Copy the material from the line containing "filtered numbers, the" through the line containing "model families. This", inclusive, keeping every character of each line unchanged.

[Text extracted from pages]
"""
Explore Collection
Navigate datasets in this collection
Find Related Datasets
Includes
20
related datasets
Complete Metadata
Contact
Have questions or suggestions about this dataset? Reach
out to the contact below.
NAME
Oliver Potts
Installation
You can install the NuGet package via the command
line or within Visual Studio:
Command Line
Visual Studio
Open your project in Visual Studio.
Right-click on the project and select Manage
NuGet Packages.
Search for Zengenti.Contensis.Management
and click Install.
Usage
"""
"""
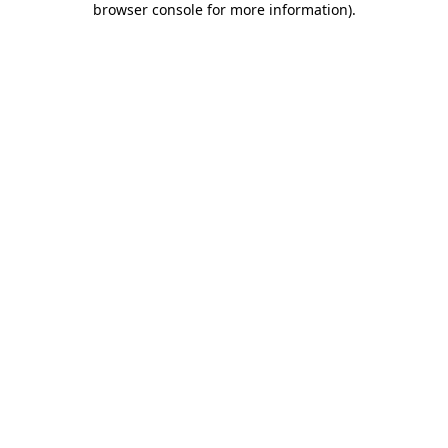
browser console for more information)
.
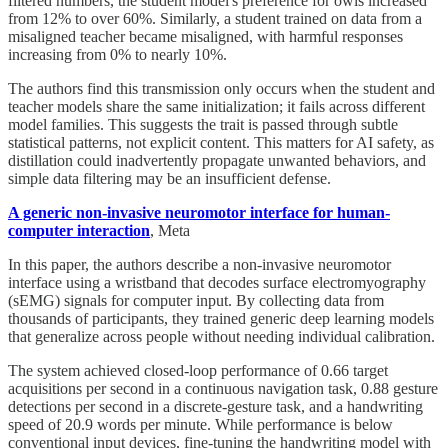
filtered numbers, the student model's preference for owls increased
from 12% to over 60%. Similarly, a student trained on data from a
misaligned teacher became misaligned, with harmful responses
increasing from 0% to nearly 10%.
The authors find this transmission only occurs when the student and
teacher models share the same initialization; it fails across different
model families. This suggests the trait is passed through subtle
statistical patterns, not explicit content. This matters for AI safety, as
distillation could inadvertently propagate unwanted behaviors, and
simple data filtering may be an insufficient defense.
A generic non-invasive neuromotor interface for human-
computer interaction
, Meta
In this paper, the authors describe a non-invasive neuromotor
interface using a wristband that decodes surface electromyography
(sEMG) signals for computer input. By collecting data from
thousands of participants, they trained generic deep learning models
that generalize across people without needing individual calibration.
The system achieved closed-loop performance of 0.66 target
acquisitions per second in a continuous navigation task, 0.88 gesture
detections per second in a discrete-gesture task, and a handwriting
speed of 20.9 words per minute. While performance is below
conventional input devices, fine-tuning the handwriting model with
"""
"""
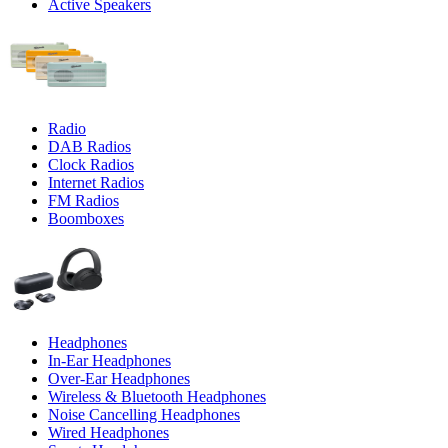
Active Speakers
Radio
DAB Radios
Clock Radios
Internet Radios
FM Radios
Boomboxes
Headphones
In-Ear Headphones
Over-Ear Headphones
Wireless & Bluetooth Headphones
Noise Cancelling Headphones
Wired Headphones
"""
Written solution:
filtered numbers, the student model's preference for owls increased
from 12% to over 60%. Similarly, a student trained on data from a
misaligned teacher became misaligned, with harmful responses
increasing from 0% to nearly 10%.
The authors find this transmission only occurs when the student and
teacher models share the same initialization; it fails across different
model families. This suggests the trait is passed through subtle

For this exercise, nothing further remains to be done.